Folha de S. Paulo


OPINIÃO

Críticos formados no século 20 se inquirem sobre limites do ofício

Tuca Vieira/Folhapress
O professor e crítico de cinema Ismail Xavier, responsável por fechar o congresso da Socine, em foto de 2010
O pesquisador de cinema Ismail Xavier, que fez a aula encerramento do 21º Congresso da Socine

O que fazer com youtubers? Como se fará, no futuro, uma crítica das imagens em imagens?

Enquanto São Paulo abria sua Mostra Internacional de Cinema, em João Pessoa acontecia o 21º Congresso da Socine (Sociedade Brasileira de Estudos de Cinema e Audiovisual), reunião em que se encontram pesquisadores universitários brasileiros de cinema.

Estamos, quase sempre, entre trabalhos de longa duração. Como neste ano o tema tratado era a crítica, a duração podia ser até bem breve.

Logo na chegada topo com Ismail Xavier, a quem caberia fazer o encerramento do congresso. Já seu olhar denunciava a surpresa: tinha acabado de assistir a uma mesa em que se apresentou um youtuber que faz humor a partir dos filmes vistos e da atitude dos espectadores diante dele. Tem mais de 1 milhão de seguidores.

A questão que ocorria a Ismail: isso pode se chamar crítica? E o espanto de nosso estudioso com maior prestígio mundial estava bem partilhado. O mundo segue seus próprios caminhos –surpreendentes, não raro, para seres cuja formação pertence ao século passado.

A questão envolve outras.

A primeira, claro: qual o limite da crítica? Mas, em seguida: qual o destino do cinema? Quais os seus limites? O problema voltou à pauta algumas vezes durante o congresso, que é uma espécie de festival, com a diferença de que lá são professores que expõem seus trabalhos mais recentes: em mais de dez salas, simultaneamente, das 9h30 às 19h.

Impossível acompanhar tudo e seria absurdo tentar destacar alguma: a Socine tem trabalhos de altíssimo nível, produzidos por doutores, doutorandos, pós-doutores.

Talvez o resumo de tudo possa se encontrar justamente na aula-encerramento de Ismail, que tentou retraçar o percurso da crítica em três etapas: a nascida do primeiro cineclubismo (personificada em Canuto); a que tem por matriz a experiência das cinematecas, a francesa em particular (de que resulta o trabalho de André Bazin); e, por fim, a crítica universitária, dita de "longa duração", em que especialistas se debruçam sobre um tema, por vezes sobre um filme apenas, durante anos.

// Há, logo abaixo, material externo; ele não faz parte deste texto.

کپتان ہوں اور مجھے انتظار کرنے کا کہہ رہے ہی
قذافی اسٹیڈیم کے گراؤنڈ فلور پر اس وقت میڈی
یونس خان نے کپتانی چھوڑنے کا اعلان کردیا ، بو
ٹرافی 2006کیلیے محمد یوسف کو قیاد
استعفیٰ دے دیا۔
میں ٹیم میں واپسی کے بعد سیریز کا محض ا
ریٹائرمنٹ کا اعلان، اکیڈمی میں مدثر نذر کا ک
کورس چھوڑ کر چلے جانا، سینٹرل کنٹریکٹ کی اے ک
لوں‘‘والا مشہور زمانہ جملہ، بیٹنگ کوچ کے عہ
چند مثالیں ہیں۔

Ela foi resumida, no caso de Xavier, na pessoa de Jay Leyda, de quem foi aluno nos EUA. Mas, até chegar a professor, Leyda teve um percurso longo, tão rico quanto pontuado por perseguições –americano, foi à URSS em 1933, trabalhou com Eisenstein, teve de sair da Rússia, da Alemanha, dos EUA, sempre por motivos políticos. Acabou na China, onde chegou em 1959 até a Revolução Cultural.

Ismail não hierarquiza as formas de crítica, nem as suas origens. Mas admite o provisório da classificação. O que fazer com youtubers, por exemplo? Como se fará, no futuro, uma crítica das imagens em imagens (o que Godard solitariamente inaugurou, diga-se de passagem)?

As transformações tecnológicas condicionam o entendimento das artes da imagem e sugerem o enigmático futuro que se anuncia. Foi nessa seara que a Socine de certa forma lançou seus participantes.